The crew watched in silence as Jon moved to the next prisoner. Each execution was swift and decisive, no prolonged suffering or theatrical cruelty. It was justice, cold and final. Ghost moved silently beside his master, ensuring none could escape their fate.

When it was over, five bodies lay still on the deck. The crew began to move, some fetching water to wash away the blood, others preparing canvas to wrap the corpses. They would be thrown overboard before sunset, sent to whatever dark god they had served in life.

Kaelo approached Jon, who stood cleaning his blade with methodical precision. "The Stepstones," he said quietly. "We can't leave this threat to grow unchecked."

Jon nodded, sheathing his sword. "The Crimson Maw and his followers must be destroyed completely," Jon said. "But not with armies. That would take months to organize, and cost too many lives."

Orbelo joined them, his usually calm demeanor slightly shaken. "A thousand cannibals across multiple islands. Even if we gathered every loyal ship in these waters, it would be a bloody campaign." 

Jon's eyes narrowed as he stared toward the horizon, his mind already working through possibilities. "We don't fight the thousand. We kill the head, and the body dies with it. A small force, moving in darkness. Strike at their main stronghold, eliminate the Crimson Maw and his inner circle, burn their ships and supplies."

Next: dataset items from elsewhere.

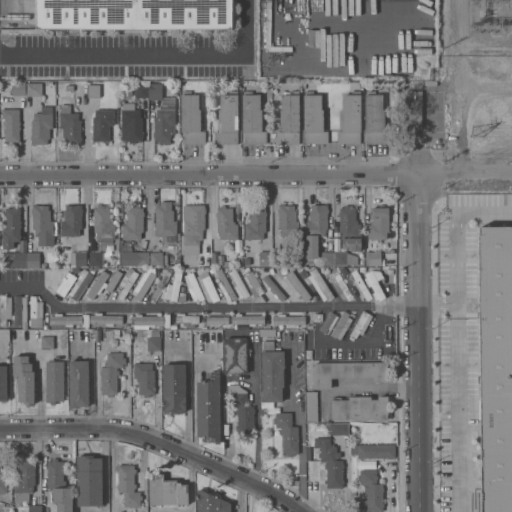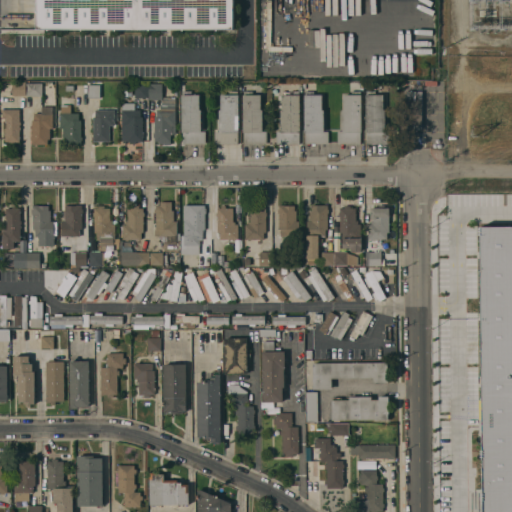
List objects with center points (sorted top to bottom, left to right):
building: (139, 12)
building: (134, 14)
power substation: (476, 27)
road: (151, 56)
building: (69, 87)
building: (26, 88)
building: (18, 89)
building: (34, 89)
building: (93, 90)
building: (141, 90)
building: (94, 91)
building: (275, 91)
building: (159, 111)
building: (228, 113)
building: (289, 113)
building: (162, 114)
building: (373, 116)
building: (251, 117)
building: (227, 118)
building: (191, 119)
building: (289, 119)
building: (314, 119)
building: (350, 119)
building: (350, 119)
building: (375, 119)
building: (190, 120)
building: (252, 120)
building: (313, 120)
building: (102, 123)
building: (130, 123)
building: (131, 123)
building: (11, 124)
building: (69, 124)
building: (102, 124)
building: (11, 125)
building: (70, 125)
building: (41, 126)
building: (42, 126)
power tower: (474, 129)
road: (463, 174)
road: (207, 175)
building: (164, 218)
building: (71, 220)
building: (72, 220)
building: (287, 220)
building: (348, 220)
building: (288, 221)
building: (165, 222)
building: (133, 223)
building: (133, 223)
building: (226, 223)
building: (255, 223)
building: (256, 223)
building: (378, 223)
building: (379, 223)
building: (225, 224)
building: (42, 225)
building: (44, 225)
building: (104, 225)
building: (11, 227)
building: (12, 228)
building: (192, 228)
building: (315, 228)
building: (350, 228)
building: (192, 229)
building: (103, 230)
building: (315, 230)
building: (351, 243)
building: (22, 257)
building: (141, 257)
building: (77, 258)
building: (81, 258)
building: (95, 258)
building: (96, 258)
building: (142, 258)
building: (157, 258)
building: (265, 258)
building: (266, 258)
building: (327, 258)
building: (339, 258)
building: (345, 258)
building: (374, 258)
building: (26, 259)
building: (247, 261)
building: (363, 268)
building: (264, 270)
building: (284, 270)
building: (300, 270)
building: (334, 270)
building: (379, 270)
building: (55, 277)
building: (113, 280)
building: (127, 282)
building: (144, 283)
building: (66, 284)
building: (80, 284)
building: (96, 284)
building: (253, 284)
building: (161, 285)
building: (239, 285)
building: (296, 285)
building: (322, 285)
building: (361, 285)
building: (193, 286)
building: (226, 286)
building: (296, 286)
building: (374, 286)
building: (95, 287)
building: (208, 287)
building: (274, 287)
building: (340, 287)
building: (174, 289)
building: (321, 289)
building: (5, 302)
road: (398, 305)
road: (185, 306)
building: (5, 309)
building: (19, 309)
building: (20, 310)
building: (35, 313)
building: (318, 317)
building: (65, 319)
building: (106, 319)
building: (248, 319)
building: (147, 320)
building: (188, 320)
building: (218, 320)
building: (288, 320)
building: (328, 322)
building: (361, 324)
building: (341, 325)
road: (455, 331)
building: (116, 333)
building: (4, 334)
building: (4, 335)
building: (46, 341)
building: (48, 342)
building: (153, 343)
building: (153, 343)
road: (362, 343)
road: (417, 343)
building: (309, 353)
building: (234, 355)
building: (236, 355)
building: (110, 372)
building: (272, 372)
building: (345, 372)
building: (347, 372)
building: (496, 372)
building: (111, 373)
building: (272, 376)
building: (144, 377)
building: (24, 378)
building: (144, 378)
building: (23, 379)
building: (54, 381)
building: (54, 381)
building: (3, 382)
building: (3, 382)
building: (78, 383)
building: (79, 383)
building: (173, 387)
building: (174, 388)
road: (376, 389)
road: (188, 392)
building: (310, 406)
building: (312, 406)
building: (208, 408)
building: (209, 408)
building: (242, 408)
road: (256, 408)
building: (360, 408)
building: (360, 408)
road: (300, 426)
building: (336, 428)
building: (337, 428)
building: (287, 432)
building: (287, 433)
road: (159, 442)
building: (309, 448)
building: (371, 450)
building: (376, 451)
building: (309, 455)
building: (330, 460)
building: (331, 462)
building: (24, 480)
building: (24, 480)
building: (89, 480)
building: (2, 481)
building: (2, 481)
building: (89, 481)
building: (127, 485)
building: (128, 485)
building: (58, 486)
building: (59, 486)
building: (166, 491)
building: (166, 491)
building: (370, 492)
building: (370, 492)
building: (362, 496)
building: (211, 503)
building: (213, 503)
building: (35, 508)
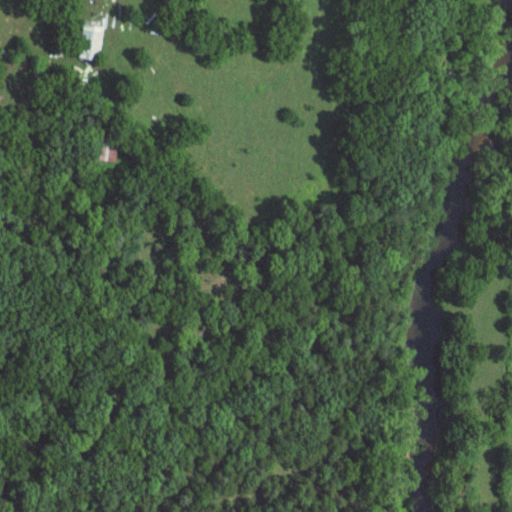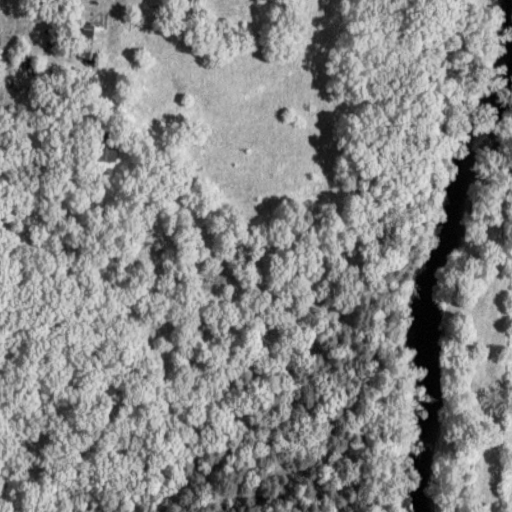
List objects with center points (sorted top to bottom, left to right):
road: (284, 156)
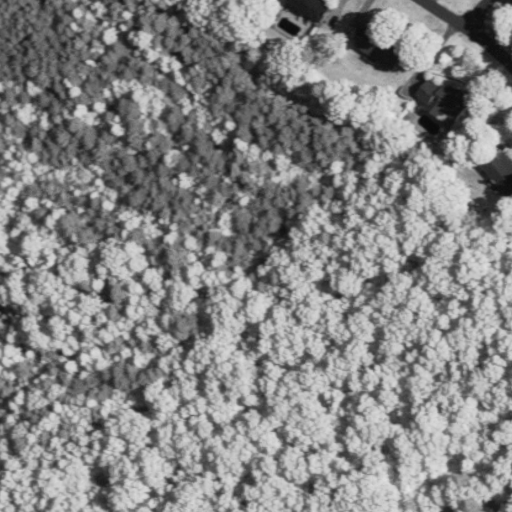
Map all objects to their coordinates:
building: (311, 7)
road: (474, 12)
road: (469, 29)
building: (379, 48)
building: (443, 100)
building: (500, 171)
building: (507, 507)
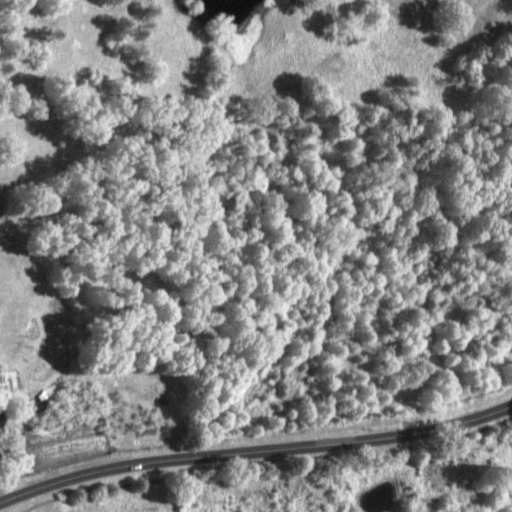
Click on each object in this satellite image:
building: (372, 224)
road: (256, 453)
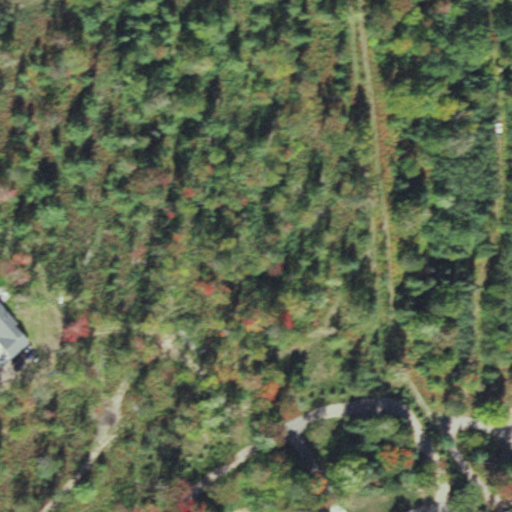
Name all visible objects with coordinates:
road: (384, 221)
building: (9, 331)
road: (492, 410)
road: (458, 418)
road: (492, 425)
road: (243, 445)
road: (467, 458)
road: (496, 498)
road: (332, 500)
road: (437, 503)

Kaelo felt his pulse quicken. "An assassination mission? Jon, that's incredibly dangerous. We'd be vastly outnumbered."

"Numbers don't matter if we strike fast and silent," Jon replied. "I have moved unseen before. Take out the leadership, destroy their base, scatter the survivors. Then we send word to every major port, every naval commander. Tell them where to find the remnants. Let them finish what we started."

"It's audacious," Orbelo admitted, though his scholarly mind was already analyzing the plan. "Cut off the head of the serpent, then let others hunt down the scattered pieces. The free cities would be eager to clear their shipping lanes of such threats."

Jon nodded. "Exactly. The Crimson Maw has made himself a target that every civilized nation will want eliminated. We just need to give them the opportunity."

Kaelo felt a grim satisfaction settle in his chest. The revelation of the cannibal cult had shaken him, but Jon's determination gave him hope. They would need time to prepare, to gather the resources necessary for such an undertaking, but it would happen.

As the crew continued their work, disposing of the bodies and cleaning the deck, Kaelo found himself thinking of all the innocent people who had fallen to these monsters. Merchants sailing to distant ports, fishermen trying to feed their families, travelers seeking passage across the narrow sea. All of them had become prey for the Crimson Maw's twisted religion.